Page 2 of 2
Re: RegEx question
Posted: Sat Dec 31, 2022 2:12 pm
by infratec
I was still on the removing trip
Code: Select all
Procedure.s CutOut(String$, CutStart$, CutEnd$)
Protected.i Pos1, Pos2, CutEndLen
CutEndLen = Len(CutEnd$)
Pos1 = FindString(String$, CutStart$)
While Pos1
Pos2 = FindString(String$, CutEnd$, Pos1)
If Pos2
String$ = Left(String$, Pos1 - 1) + Mid(String$, Pos2 + CutEndLen)
Else
Break
EndIf
Pos1 = FindString(String$, CutStart$, Pos1)
Wend
ProcedureReturn String$
EndProcedure
Procedure.s RemoveMarks(String$, CutStart$, CutEnd$)
Protected.i Pos1, Pos2, CutStartLen, CutEndLen
CutStartLen = Len(CutStart$)
CutEndLen = Len(CutEnd$)
Pos1 = FindString(String$, CutStart$)
While Pos1
Pos2 = FindString(String$, CutEnd$, Pos1)
If Pos2
String$ = Left(String$, Pos2 - 1) + Mid(String$, Pos2 + CutEndLen)

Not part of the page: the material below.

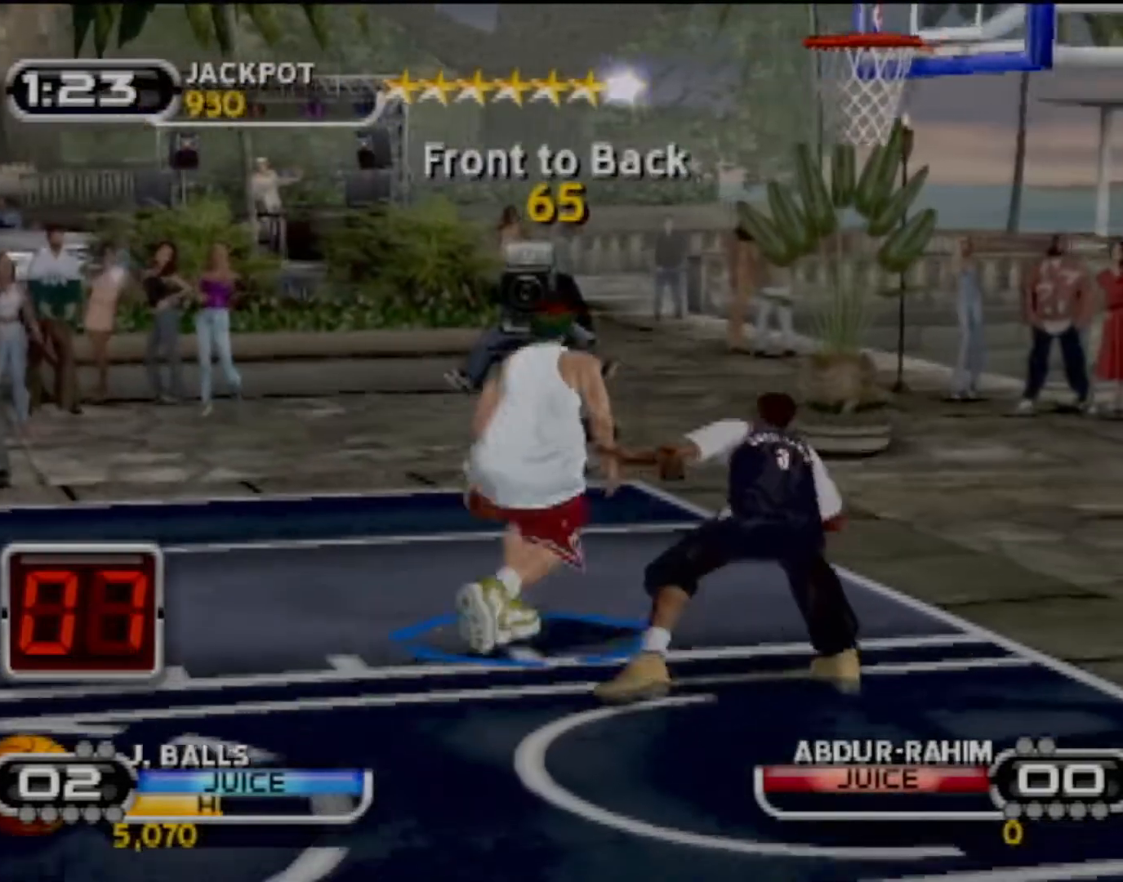
{"buttons": [], "left_stick": "center", "events": [[133, "SQUARE", "down"], [200, "left_stick", "down-right"], [233, "SQUARE", "up"], [300, "R2", "down"], [300, "SQUARE", "down"], [300, "left_stick", "center"], [400, "SQUARE", "up"], [433, "R2", "up"]]}
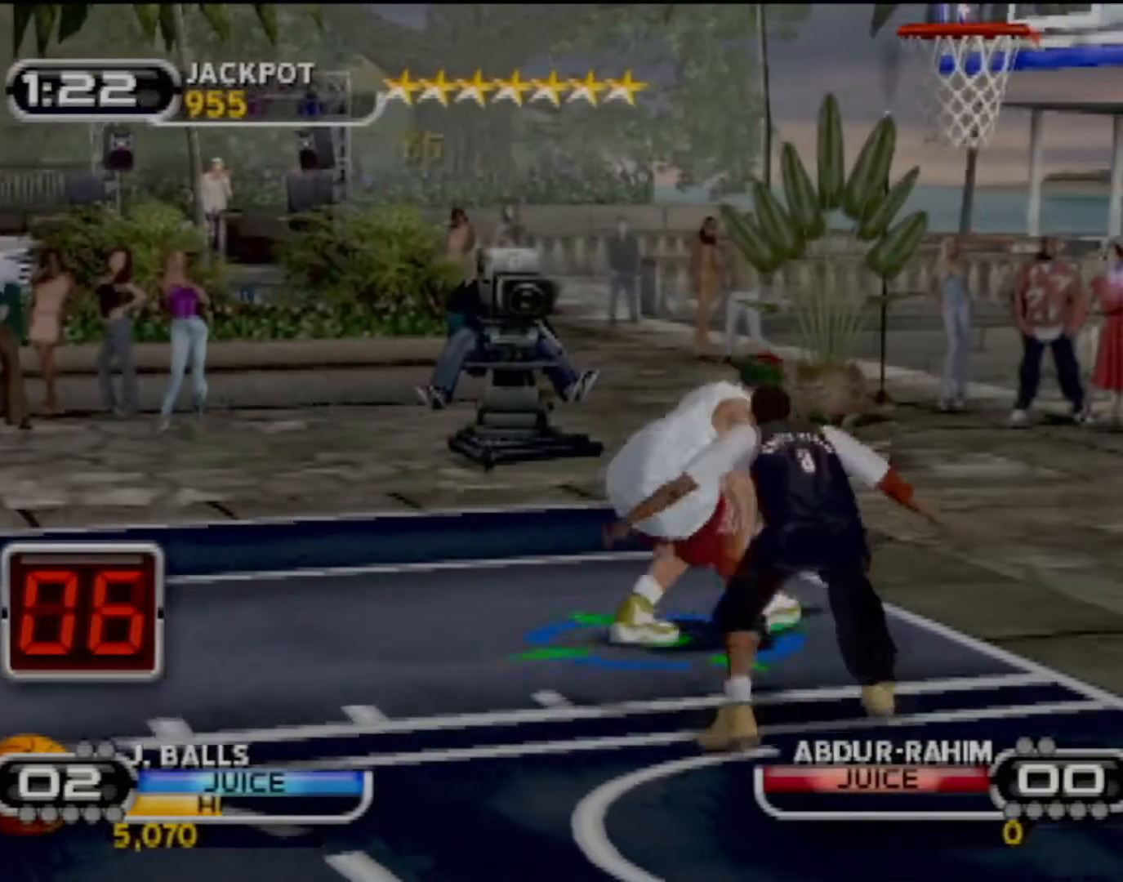
{"buttons": [], "left_stick": "up-right", "events": [[467, "left_stick", "up-right"]]}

String$ = Left(String$, Pos1 - 1) + Mid(String$, Pos1 + CutStartLen)
Else
Break
EndIf
Pos1 = FindString(String$, CutStart$, Pos1)
Wend
ProcedureReturn String$
EndProcedure
Txt$ = "abc} {?913} --- {?9745} } } } {?xyz"
Debug RemoveMarks(Txt$, "{?", "}")
Txt$ = "{}{-first}1{-two}2{-three}3{-hello}{-last}{keep}"
Debug CutOut(Txt$, "{-", "}")
Re: RegEx question
Posted: Sat Dec 31, 2022 4:16 pm
by Marc56us
Another way
Code: Select all
EnableExplicit
#REGEX = "({\?(.+?)})"
Define Txt$ = "abc} {?913} --- {?9745} } } } {?xyz"
If Not CreateRegularExpression(0, #REGEX)
Debug "Bad RegEx" : End
EndIf
If Not ExamineRegularExpression(0, Txt$)
Debug "No Match" : End
EndIf
Debug Txt$
While NextRegularExpressionMatch(0)
Define Org$ = RegularExpressionGroup(0, 1)
Define New$ = RegularExpressionGroup(0, 2)
Txt$ = ReplaceString(Txt$, Org$, New$)
Wend
Debug Txt$
End
Yes, RegEx and ReplaceString in the same code, it's an end of year gift !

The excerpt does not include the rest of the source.